Neault shares her prime real estate with neighbours who also love plants. She met one a few years back in the laundry room -- just as Neault had filled up the last of all four available washers. She emptied it again in a gesture of compromise. Later her neighbour left a note saying "Thanks for being a good neighbour," accompanied by a toy for Solomon.
"Our housing charges [akin to monthly rent] here are incredibly reasonable, but are technically tied to market rates," Neault explains. "The market rates of our particular community are skyrocketing because of new rental buildings -- brand new, luxury rental buildings." The rise in market rates, she adds, pushed her own housing costs up almost 10 per cent this year from last.
The federal government is reviewing how it supports co-ops like hers. But like so many others, Neault doesn't want to leave Vancouver: "It's home. It's where my family is."
Despite the big city outside her community's door, Neault says, "I really can't imagine raising Sol anywhere else now."
Vancouver Co-housing, East Van
Shortly after Andrew Stephens-Rennie, his partner, Ericka, and their young son moved into Vancouver's first co-housing project at 1733 East 33rd Avenue, a mail carrier came by. "It looks like humans designed this place," the postie remarked in admiration.
When the co-housing community received its permit from the City of Vancouver on Feb. 22 this year to occupy its 31 units, 29 were already sold; the two remaining rental units had signed leases.
Centred around a shared courtyard, Vancouver Co-housing was designed by its own residents with 6,000 square feet of common amenity space.
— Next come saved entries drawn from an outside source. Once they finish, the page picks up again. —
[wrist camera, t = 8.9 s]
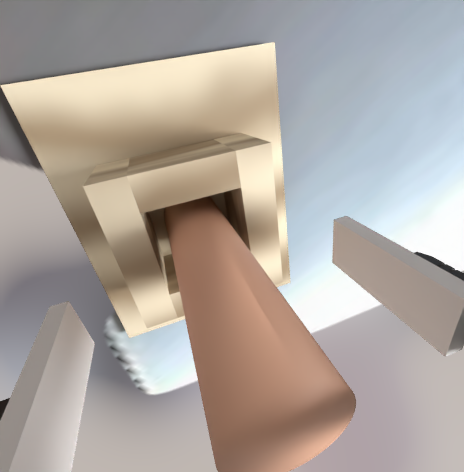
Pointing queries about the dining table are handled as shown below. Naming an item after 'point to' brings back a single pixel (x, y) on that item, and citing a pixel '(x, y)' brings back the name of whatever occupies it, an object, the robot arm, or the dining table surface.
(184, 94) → the socket block
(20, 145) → the dining table surface
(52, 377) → the robot arm
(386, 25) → the dining table surface
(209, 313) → the dowel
There are no darkened hallways. Instead, as Stephens-Rennie says, "there's connectivity and life and vibrancy to the space."
The property, assembled from three single-family lots, has a "common house" on the north end. Below its gabled roof is a yoga studio, office space, large kitchen, dining area and a kids' playroom. Families cook common meals several times a week; playtimes and office work are at the pleasure of residents.
It wasn't all built overnight. It took four years of monthly meetings to translate the future residents' vision and values into policy and infrastructure. Operating on a consensus basis -- as opposed to a 50 per cent plus one model -- decisions can take a long time. Stephens-Rennie defends it though, saying it means "most of the people get most of what they want, most of the time."
Stephens-Rennie has lived in the new multi-family community for less than four months, but he already has memories.
He's seen his three-year-old interact confidently with adults, as well as other children. When the couple's two-month-old was born at home, Stephens-Rennie walked out into the courtyard cradling the blanketed newborn. "One neighbour yelled, ‘Do you need coffee?'" he recalls. "Five minutes later there was a latte in my hand and one for Ericka as well."
But why invest money and time into building a home -- however utopian -- in a city of empty condos?
According to Stephens-Rennie, "part of it is that very thing, that we do have a housing problem." Beginning with his own co-housing project, Stephens-Rennie is committed to resisting the idea that Vancouver can't be affordable for everyone.
Vancouver Co-housing, built on land purchased at market rates, won't be the answer for all incomes. But Stephens-Rennie sees it as just one of many possible solutions to Vancouver's housing crisis.
As a community outreach worker at Christ Church Anglican Cathedral, he sees another in faith communities, major landowners in the city. "The church and other religious institutions really need to think about the use of their land and how they can be co-participants in finding solutions to the housing crisis," Stephens-Rennie says.
While Stephens-Rennie is the first to admit that seeking different ways of living is "a hell of a lot of work," he is simultaneously baffled by "our inability to imagine a different future." It would be nice if solutions were provided from above. But Stephens-Rennie argues that citizens can also find them from below.